距離を置こうと後ろへ跳ぶが、少しも距離を取れる気がしない。
嵐のような攻撃が覆いかぶさってきた。
いかん、このままでは――
と思った瞬間、目の前に黒い影が飛び込んできた。
何が起きたかはわからない。
が、翻っていた向日葵色の上着はぱさりと地面に落ち、周囲を満たしていた物騒な殺気は跡形もなく消え去っていた。
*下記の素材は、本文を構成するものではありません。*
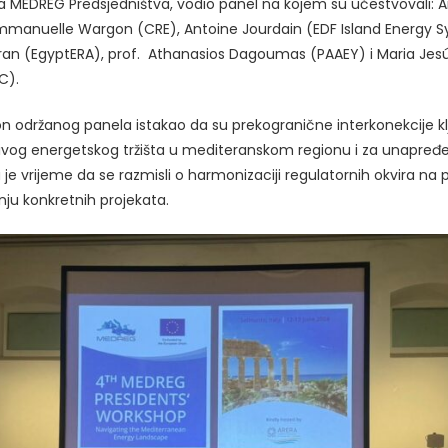
a MEDREG Predsjedništva, vodio panel na kojem su učestvovali: 
manuelle Wargon (CRE), Antoine Jourdain (EDF Island Energy Sy
 (EgyptERA), prof. Athanasios Dagoumas (PAAEY) i Maria Jesú
C).
on održanog panela istakao da su prekogranične interkonekcije k
živog energetskog tržišta u mediteranskom regionu i za unapređ
da je vrijeme da se razmisli o harmonizaciji regulatornih okvira na 
nju konkretnih projekata.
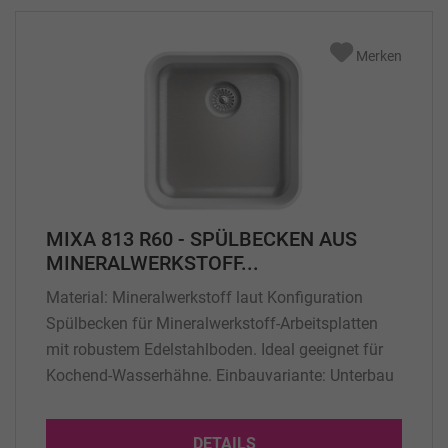
Merken
MIXA 813 R60 - SPÜLBECKEN AUS
MINERALWERKSTOFF...
Material: Mineralwerkstoff laut Konfiguration
Spülbecken für Mineralwerkstoff-Arbeitsplatten
mit robustem Edelstahlboden. Ideal geeignet für
Kochend-Wasserhähne. Einbauvariante: Unterbau
Passend für Korpusbreite min.: 500 mm
Abmessung: 413 x 413 x 200 mm (Innenmaß)
DETAILS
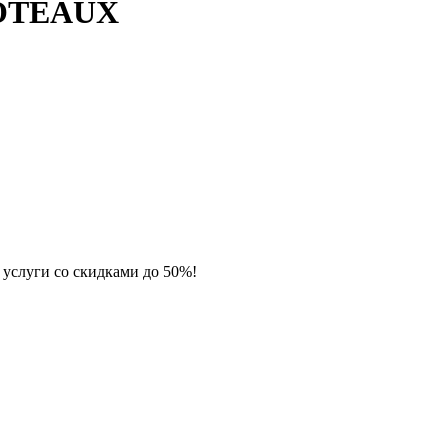
FOTEAUX
 услуги со скидками до 50%!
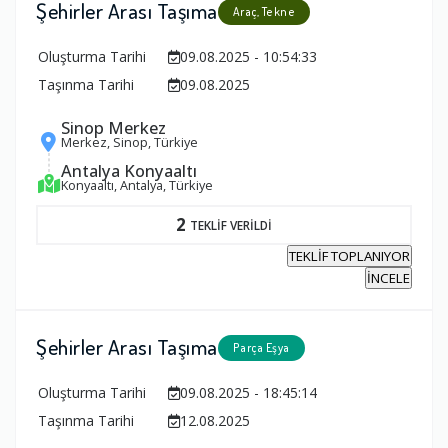
Şehirler Arası Taşıma
Araç, Tekne
Oluşturma Tarihi
09.08.2025 - 10:54:33
Taşınma Tarihi
09.08.2025
Sinop Merkez
Merkez, Sinop, Türkiye
Antalya Konyaaltı
Konyaaltı, Antalya, Türkiye
2
TEKLİF VERİLDİ
TEKLİF TOPLANIYOR
İNCELE
Şehirler Arası Taşıma
Parça Eşya
Oluşturma Tarihi
09.08.2025 - 18:45:14
Taşınma Tarihi
12.08.2025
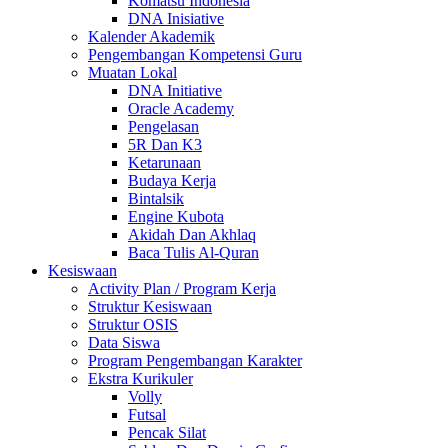
Komatsu Indonesia
DNA Inisiative
Kalender Akademik
Pengembangan Kompetensi Guru
Muatan Lokal
DNA Initiative
Oracle Academy
Pengelasan
5R Dan K3
Ketarunaan
Budaya Kerja
Bintalsik
Engine Kubota
Akidah Dan Akhlaq
Baca Tulis Al-Quran
Kesiswaan
Activity Plan / Program Kerja
Struktur Kesiswaan
Struktur OSIS
Data Siswa
Program Pengembangan Karakter
Ekstra Kurikuler
Volly
Futsal
Pencak Silat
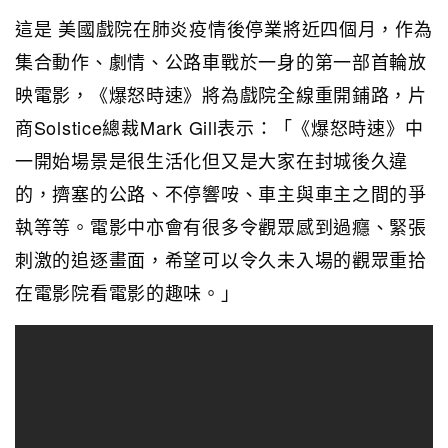
這是 美國戲院在肺炎疫情後停業將近四個月，作為
集合動作、劇情、公路車戰於一身的第一部首輪放
映電影，《爆怒時速》將為戲院全線重開鋪路，片
商Solstice總裁Mark Gill表示：「《爆怒時速》中
一開始場景是很生活化但又是大家在封城後久違
的，擠塞的公路、不停響咹、車主與車主之間的爭
執等等。電影中亦會有很多令觀眾感到過癮、緊張
刺激的追逐畫面，希望可以令久未入場的觀眾重拾
在電影院看電影的趣味。」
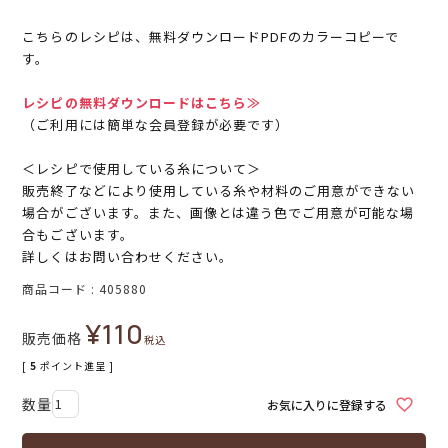
こちらのレシピは、無料ダウンロードPDFのカラーコピーで
す。
レシピの無料ダウンロードはこちら≫
（ご利用には簡単な会員登録が必要です）
＜レシピで使用している糸について＞
販売終了などにより使用している糸や材料のご用意ができない
場合がございます。また、画像とは違う色でご用意が可能な場
合もございます。
詳しくはお問い合わせください。
商品コード
405880
¥
110
販売価格
税込
[
5
ポイント進呈 ]
お気に入りに登録する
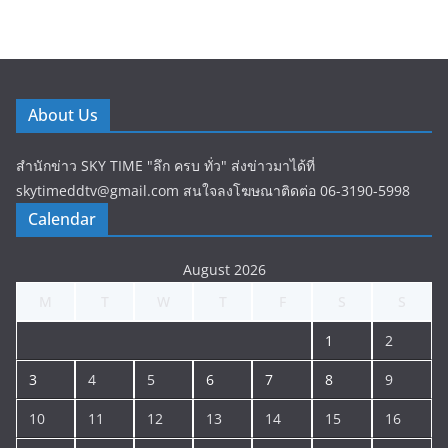
About Us
สำนักข่าว SKY TIME "ลึก ครบ ทั่ว" ส่งข่าวมาได้ที่
skytimeddtv@gmail.com สนใจลงโฆษณาติดต่อ 06-3190-5998
Calendar
August 2026
M
T
W
T
F
S
S
1
2
3
4
5
6
7
8
9
10
11
12
13
14
15
16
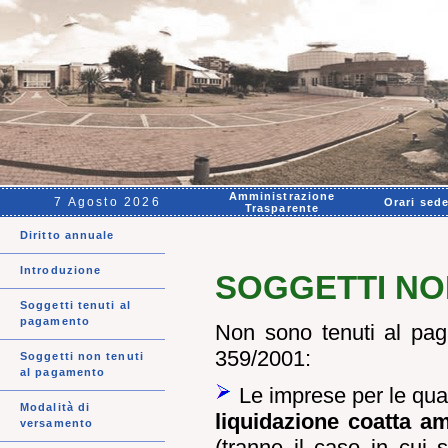
Amministrazione
7 Agosto 2026
Orari sed
Trasparente
Diritto annuale
Introduzione
SOGGETTI NO
Soggetti tenuti al
pagamento
Non sono tenuti al paga
359/2001:
Soggetti non tenuti
al pagamento
Le imprese per le qual
Modalità di
liquidazione coatta a
versamento
(
tranne il caso in cui 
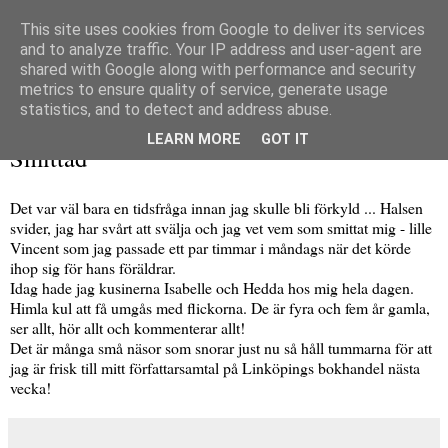
This site uses cookies from Google to deliver its services
and to analyze traffic. Your IP address and user-agent are
shared with Google along with performance and security
metrics to ensure quality of service, generate usage
▼
statistics, and to detect and address abuse.
onsdag 30 oktober 2024
LEARN MORE
GOT IT
Smittad
Det var väl bara en tidsfråga innan jag skulle bli förkyld ... Halsen
svider, jag har svårt att svälja och jag vet vem som smittat mig - lille
Vincent som jag passade ett par timmar i måndags när det körde
ihop sig för hans föräldrar.
Idag hade jag kusinerna Isabelle och Hedda hos mig hela dagen.
Himla kul att få umgås med flickorna. De är fyra och fem år gamla,
ser allt, hör allt och kommenterar allt!
Det är många små näsor som snorar just nu så håll tummarna för att
jag är frisk till mitt författarsamtal på Linköpings bokhandel nästa
vecka!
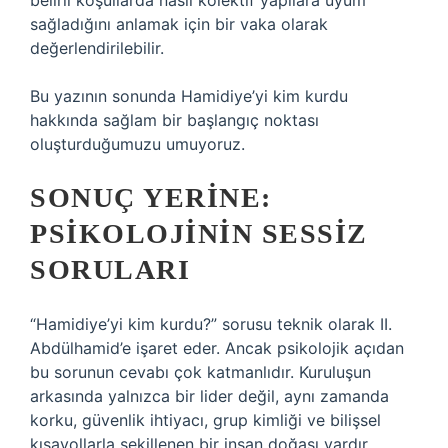
belirli koşullarda nasıl kolektif yapılara uyum
sağladığını anlamak için bir vaka olarak
değerlendirilebilir.
Bu yazının sonunda Hamidiye’yi kim kurdu
hakkında sağlam bir başlangıç noktası
oluşturduğumuzu umuyoruz.
SONUÇ YERINE:
PSIKOLOJININ SESSIZ
SORULARI
“Hamidiye’yi kim kurdu?” sorusu teknik olarak II.
Abdülhamid’e işaret eder. Ancak psikolojik açıdan
bu sorunun cevabı çok katmanlıdır. Kuruluşun
arkasında yalnızca bir lider değil, aynı zamanda
korku, güvenlik ihtiyacı, grup kimliği ve bilişsel
kısayollarla şekillenen bir insan doğası vardır.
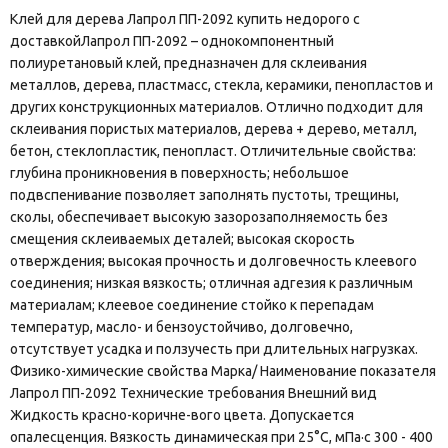
Клей для дерева Лапрол ПП-2092 купить недорого с
доставкойЛапрол ПП-2092 – однокомпонентный
полиуретановый клей, предназначен для склеивания
металлов, дерева, пластмасс, стекла, керамики, пенопластов и
других конструкционных материалов. Отлично подходит для
склеивания пористых материалов, дерева + дерево, металл,
бетон, стеклопластик, пенопласт. Отличительные свойства:
глубина проникновения в поверхность; небольшое
подвспенивание позволяет заполнять пустоты, трещины,
сколы, обеспечивает высокую зазорозаполняемость без
смещения склеиваемых деталей; высокая скорость
отверждения; высокая прочность и долговечность клеевого
соединения; низкая вязкость; отличная адгезия к различным
материалам; клеевое соединение стойко к перепадам
температур, масло- и бензоустойчиво, долговечно,
отсутствует усадка и ползучесть при длительных нагрузках.
Физико-химические свойства Марка/ Наименование показателя
Лапрол ПП-2092 Технические требования Внешний вид
Жидкость красно-коричне-вого цвета. Допускается
опалесценция. Вязкость динамическая при 25°С, мПа·с 300 - 400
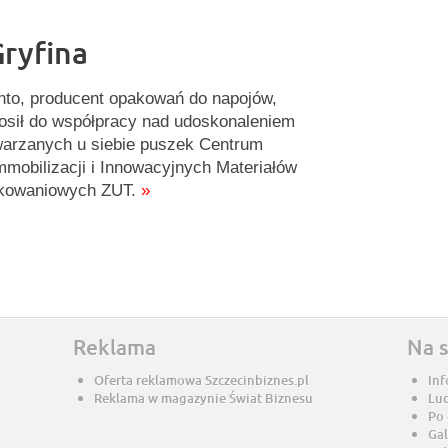
ryfina
nto, producent opakowań do napojów,
osił do współpracy nad udoskonaleniem
arzanych u siebie puszek Centrum
mmobilizacji i Innowacyjnych Materiałów
kowaniowych ZUT.
»
Reklama
Na 
Oferta reklamowa Szczecinbiznes.pl
Inf
Reklama w magazynie Świat Biznesu
Lu
Po
Gal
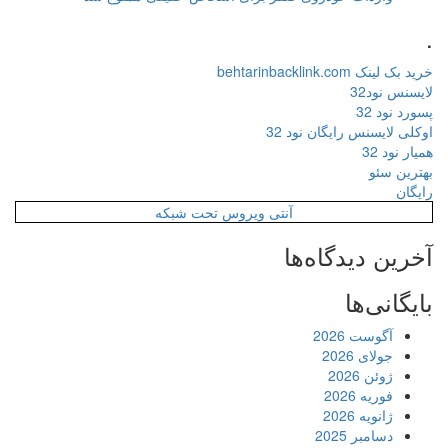
.
خرید بک لینک behtarinbacklink.com
لایسنس نود32
پسورد نود 32
اوکلی لایسنس رایگان نود 32
همیار نود 32
بهترین سئو
رایگان
آنتی ویروس تحت شبکه
آخرین دیدگاه‌ها
بایگانی‌ها
آگوست 2026
جولای 2026
ژوئن 2026
فوریه 2026
ژانویه 2026
دسامبر 2025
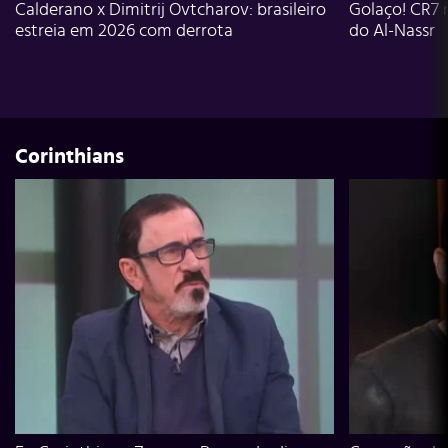
Calderano x Dimitrij Ovtcharov: brasileiro
Golaço! CR7 
estreia em 2026 com derrota
do Al-Nassr
Corinthians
左手で扇子をかざし、反対の手で槍の柄を抑えるようにして、上司の烏ノ介様が立っていた。手先まで隠す黒衣に、千鳥格子の肩掛け。その顔に映る表情が何なのか、私には判別できない。
肌を露出せず、心の内も見せない人だ。
「駄目ですよ、葉。自分の力量に合う相手かどうか、きちんと最初に確認しないと」
扇子で口元を隠し、目を細めてにこりと笑う。それが笑みなのかもわからない。
「彼と出会うにはまだ早いのですよ。『お話』はまだ始まっていない」
そして烏ノ介様は地に倒れ伏した少年を見下ろした。
「大丈夫。いずれ、必ず相対することになりますから」
「烏ノ介様……?」
言葉の意味が分からない。
しかし、問うたところでこの人は答えてなどくれはしないだろう。
「それより葉、買い物を頼んでいたはずだけれど、何故こんな場所で少年と争っているのですか?」
にこにこ、と微笑みながら尋ねられ、はっとした。
河原でいじけていたとは言えない。
ぱっと目を逸らしたが、無言の圧力を感じる。逃れられない。
だらだらと汗を流していると、ぱちん、と扇子の閉じる音がした。
「言い訳は詰所で聞きましょうか」
ひぃ!
私の心のうちなどお見通しだろうに、烏ノ介様はにこにこと笑った。
買い物の包みを抱え直して烏ノ介様の後を追いながらちらりと振り返ると、向日葵色の少年の傍に、同じ年ごろの少女が駆け寄っていくのが見えた。
あの少年は、いったい何者だったのだろう。
最初はただの盗賊かと思いきや、突如として急変した。あの力、あの速度、まぎれもなく、我々羅刹狩り集団『烏組』が相手にしている羅刹どもに勝るとも劣らぬ能力だった。
まさか本当に――
そこまで考えたところで視線を感じる。
少し前を歩いていた烏ノ介様が振り返ってこちらを見ていた。
「葉。余計な事を考えていないで、戻りますよ?」
ばれている。
私は余計な思考を打ち捨てて、重い荷物を抱えたまま駆けた。